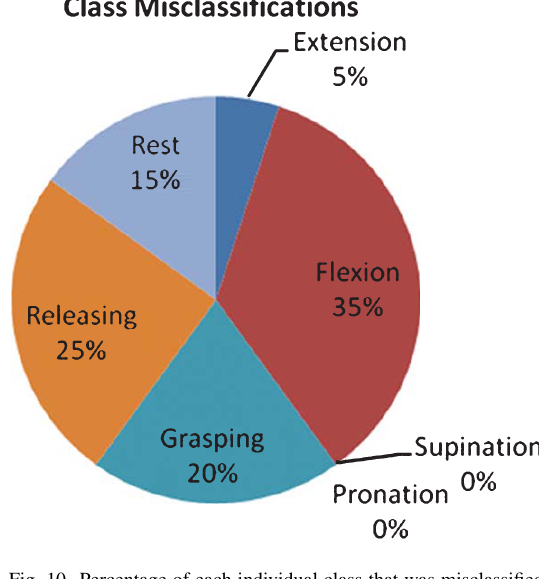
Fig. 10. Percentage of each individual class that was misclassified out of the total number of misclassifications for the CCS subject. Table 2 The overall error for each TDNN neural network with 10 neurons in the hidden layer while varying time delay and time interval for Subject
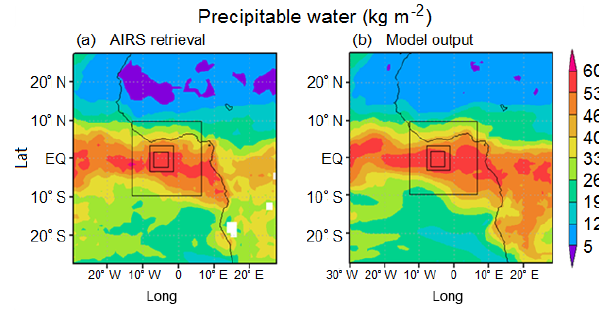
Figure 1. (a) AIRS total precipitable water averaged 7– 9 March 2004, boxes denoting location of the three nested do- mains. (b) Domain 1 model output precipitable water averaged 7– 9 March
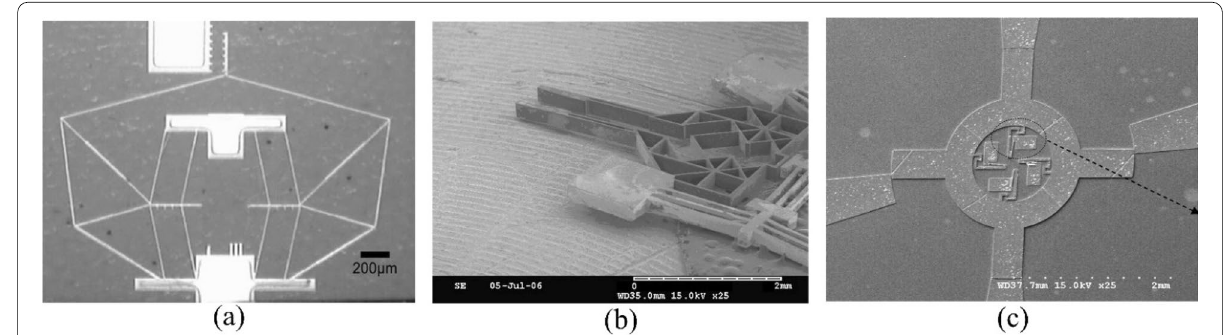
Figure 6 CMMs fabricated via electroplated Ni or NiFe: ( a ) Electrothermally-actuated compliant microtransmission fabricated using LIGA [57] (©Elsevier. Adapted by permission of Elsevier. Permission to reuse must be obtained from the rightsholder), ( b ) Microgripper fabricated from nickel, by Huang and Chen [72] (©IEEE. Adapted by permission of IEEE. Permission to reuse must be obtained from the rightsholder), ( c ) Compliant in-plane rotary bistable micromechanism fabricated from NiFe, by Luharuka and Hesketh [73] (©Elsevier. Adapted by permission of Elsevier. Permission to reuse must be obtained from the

-------------------------

### Exercise aim
Reproduce each line of the material that mentions "total".

### Expected answer
Fig. 10. Percentage of each individual class that was misclassified out of the total number of misclassifications for the CCS subject. Table 2 The overall error for each TDNN neural network with 10 neurons in the hidden layer while varying time delay and time interval for Subject
Figure 1. (a) AIRS total precipitable water averaged 7– 9 March 2004, boxes denoting location of the three nested do- mains. (b) Domain 1 model output precipitable water averaged 7– 9 March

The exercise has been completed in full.